During the first two weeks of open enrollment, the number of new customers enrolling in health insurance through the Covered California marketplace jumped 23 percent compared to the same period last year. More than 48,000 new customers signed up for subsidized health plan coverage between November 1 and November 14 this year, compared to 39,000 last year. At this time, Covered California does not have figures for how many people have renewed their existing health plans in November.

Despite the Trump Administration significantly cutting funding for enrollment outreach earlier this year, Covered California budgeted $111 million for outreach activities. Additionally, California’s open enrollment is twice as long as enrollment periods for states using the federal health insurance exchange. Even with an increase in new health plan enrollments during this year’s open enrollment period thus far, it remains to be seen if a net gain will be realized throughout the overall enrollment period. More information on the beginning of Covered California’s open enrollment period is available here.

Adolescent Birth Rates in California Hit Another Record Low

This week, the California Department of Public Health (CDPH) announced California’s adolescent birth rate continues to decline.
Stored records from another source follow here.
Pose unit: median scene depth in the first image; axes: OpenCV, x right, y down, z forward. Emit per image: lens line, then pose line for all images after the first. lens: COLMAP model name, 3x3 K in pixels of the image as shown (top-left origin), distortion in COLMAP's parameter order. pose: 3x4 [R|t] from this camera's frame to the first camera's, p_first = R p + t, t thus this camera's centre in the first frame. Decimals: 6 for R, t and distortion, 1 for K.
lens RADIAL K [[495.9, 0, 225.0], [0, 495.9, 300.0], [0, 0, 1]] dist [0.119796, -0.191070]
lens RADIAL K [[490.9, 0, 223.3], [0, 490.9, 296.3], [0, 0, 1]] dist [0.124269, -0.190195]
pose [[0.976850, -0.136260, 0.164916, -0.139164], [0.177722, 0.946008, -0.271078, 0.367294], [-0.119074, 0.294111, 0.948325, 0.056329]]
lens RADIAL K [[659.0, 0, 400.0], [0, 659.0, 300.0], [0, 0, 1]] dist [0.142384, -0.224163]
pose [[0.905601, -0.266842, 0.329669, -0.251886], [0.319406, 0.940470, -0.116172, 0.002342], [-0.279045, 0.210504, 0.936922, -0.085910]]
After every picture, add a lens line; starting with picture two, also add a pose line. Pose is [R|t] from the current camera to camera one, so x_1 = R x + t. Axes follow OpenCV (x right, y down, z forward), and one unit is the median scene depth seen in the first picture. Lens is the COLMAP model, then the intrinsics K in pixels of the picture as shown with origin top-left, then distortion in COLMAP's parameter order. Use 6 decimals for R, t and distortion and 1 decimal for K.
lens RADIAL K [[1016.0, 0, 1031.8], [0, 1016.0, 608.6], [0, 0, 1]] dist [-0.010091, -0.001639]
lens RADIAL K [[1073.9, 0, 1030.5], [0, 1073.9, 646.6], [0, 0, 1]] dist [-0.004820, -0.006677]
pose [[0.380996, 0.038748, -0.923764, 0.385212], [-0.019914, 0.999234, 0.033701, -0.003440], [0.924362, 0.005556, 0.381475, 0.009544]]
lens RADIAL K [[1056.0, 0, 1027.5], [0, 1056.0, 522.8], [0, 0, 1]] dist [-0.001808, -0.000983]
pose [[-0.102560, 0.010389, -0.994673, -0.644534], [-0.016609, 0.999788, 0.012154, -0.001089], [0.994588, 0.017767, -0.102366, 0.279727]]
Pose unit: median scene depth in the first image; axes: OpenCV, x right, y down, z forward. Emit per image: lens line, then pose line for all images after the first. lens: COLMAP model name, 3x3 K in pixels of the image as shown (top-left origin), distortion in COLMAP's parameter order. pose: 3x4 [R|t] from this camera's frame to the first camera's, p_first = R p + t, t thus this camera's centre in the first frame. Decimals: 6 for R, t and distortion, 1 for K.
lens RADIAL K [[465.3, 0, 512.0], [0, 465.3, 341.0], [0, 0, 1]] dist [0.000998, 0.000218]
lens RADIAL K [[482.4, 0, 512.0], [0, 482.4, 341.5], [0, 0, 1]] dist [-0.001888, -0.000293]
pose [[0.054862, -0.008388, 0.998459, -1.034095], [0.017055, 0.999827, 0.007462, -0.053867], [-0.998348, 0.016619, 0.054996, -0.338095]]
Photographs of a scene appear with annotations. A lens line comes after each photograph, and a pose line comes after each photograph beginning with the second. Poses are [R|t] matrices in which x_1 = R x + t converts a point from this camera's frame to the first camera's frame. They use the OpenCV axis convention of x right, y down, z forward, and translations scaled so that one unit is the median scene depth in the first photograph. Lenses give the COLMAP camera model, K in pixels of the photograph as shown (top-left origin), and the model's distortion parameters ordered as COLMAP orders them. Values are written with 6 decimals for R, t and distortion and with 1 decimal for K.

In 2015, there were 17.6 births per 1,000 females aged 15-19, revealing a 10 percent decrease from the 2014 rate (19.6 births) and a 62 percent decrease from the 2000 rate (46.7 births).

Additionally, between 2000 and 2015, the adolescent birth rate decreased across all racial and ethnic groups. During this time, the adolescent birth rate dropped among Hispanics from 77.3 to 27.0, among African-Americans from 59.1 to 19.7, among Whites from 22.3 to 6.9, and among Asians from 15.0 to 2.9. More information about California’s declining adolescent birth rates is available here.

Statewide Valley Fever Cases Increase in 2017

The California Department of Public Health (CDPH) also this week announced an increase in the number of new Valley Fever cases reported from LHDs in 2017. From January 1 through October 1, 2017, 5,121 provisional cases of Valley Fever were reported throughout the state. This is an increase of 1,294 provisional cases reported during the same period in 2016.

The number of Valley Fever cases varies from year to year, and by season. At this time, it is unknown why there has been an increase in provisional Valley Fever cases in California in 2017. More information about the increase in cases may be accessed here.

NASEM Launches Interactive Health Equity Hub

The National Academies of Sciences, Engineering, and Medicine (NASEM) recently launched a new interactive online resource highlighting promising community-driven approaches to advance health equity. The interactive hub is based on the report Communities in Action: Pathways to Health Equity and showcases examples of communities activating strategies to reduce health inequities. The resource provides actions and messages for various community-based sectors and provides approaches to engage others in promoting health equity. The interactive hub may be accessed here.